Così perde la meritocrazia e vince il «tengo famiglia»

di La Nestlé è un'azienda privata e, nel rispetto delle leggi, è legittimata a fare qualsiasi proposta ai propri dipendenti, i quali poi sono liberi di accettarla o no. Dopo la doverosa premessa, aggiungo: personalmente sono contrario, come la Cgil, al diritto dinastico applicato al posto di lavoro: il papà anzianotto, ma non troppo, che si autoriduce l'orario di attività in fabbrica, o in ufficio, e il figlio che gli subentra per integrarlo. Ma i motivi della mia contrarietà alla bizzarra soluzione sono diversi da quelli addotti dal sindacato rosso.
Secondo i rappresentanti delle maestranze è sbagliato trasformare il full-time dei padri in part-time per consentire analogo part-time all'erede, perché di fatto nessuno dei due, nel caso, avrebbe uno stipendio decente. Il ragionamento non tiene: se in una famiglia entra un salario e mezzo, anziché uno solo, è meglio. Inoltre, occorre precisare che la Nestlé non obbliga nessuno a fare simile scelta: trattasi semplicemente di facoltà. Quindi lo sciopero indetto dalla Cgil è assurdo. Quando si dice che i sindacati tutelano sempre meno gli interessi dei lavoratori, si manifesta una verità.
Al di là di questo, è il principio della successione automatica che lascia perplessi.
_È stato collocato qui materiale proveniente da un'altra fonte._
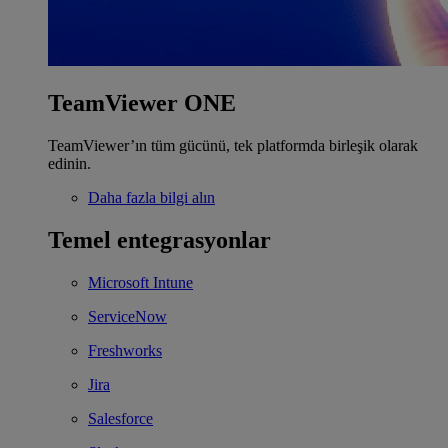
TeamViewer ONE
TeamViewer’ın tüm gücünü, tek platformda birleşik olarak
edinin.
Daha fazla bilgi alın
Temel entegrasyonlar
Microsoft Intune
ServiceNow
Freshworks
Jira
Salesforce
Già l'Italia è considerata un Paese incapace di superare la mentalità familistica; se poi le imprese importanti, invece di combattere tale mentalità, vi si adeguano contrattualizzando il passaggio di consegne dai genitori alla prole, addio possibilità di progredire e di introdurre la meritocrazia nei criteri di assunzione del personale. Non va bene.
Non è una novità che la disoccupazione giovanile in Italia sia una piaga in continua espansione, e un ragazzo che trova un posto trova un tesoro. È profondamente diseducativo che sia il padre a garantirglielo, con la complicità dell'azienda, rinunciando a qualcosa di proprio. Un'impresa seria, quale è di sicuro la Nestlé, dovrebbe sapere che il lavoro, contrariamente a quanto recita la Costituzione (ricca di ridondanze), non è affatto un diritto, ma una conquista che ciascuno deve fare. Come? Costruendosi una qualsivoglia professionalità che lo renda idoneo, più di altri concorrenti, a ottenere un determinato incarico.
Nell'impiego pubblico la selezione del personale avviene attraverso concorso per titoli ed esami, ciò che in teoria dovrebbe consentire di premiare i migliori soggetti; in pratica non sempre è così perché dalle nostre parti si trucca tutto, figuriamoci i concorsi. Nel settore privato, ancora in teoria, dovrebbero essere i curriculum (mi rifiuto di declinare) a determinare la graduatoria; ma anche qui, l'esperienza insegna, prevale la raccomandazione più influente.
Questa è la realtà. Non piace a nessuno. Eppure chi si impegna a modificarla? Se ora ci si mettono anche le multinazionali a creare corsie preferenziali per alcuni, figli di papà dipendenti, non c'è più speranza che vengano rispettate le pari opportunità. L'ereditarietà del posto è inaccettabile. Contrasta appunto con la meritocrazia che pure, nei dibattiti giornalistici, è stata elevata ad argomento centrale. Se si consolida l'idea che lo stipendio è un bene trasmissibile per via testamentaria, i nostri figli e nipoti si convinceranno - forse lo sono già - dell'inutilità di studiare, di imparare un mestiere, di accumulare esperienze in vari campi allo scopo di ottenere un'assunzione, in pianta più o meno stabile.

Fatica sprecata, essi penseranno erroneamente.
Sarà poi la vita, comunque, a obbligarli a mutare opinione. In effetti il problema dei giovani da migliaia di anni si sistema sempre allo stesso modo: basta lasciarli invecchiare.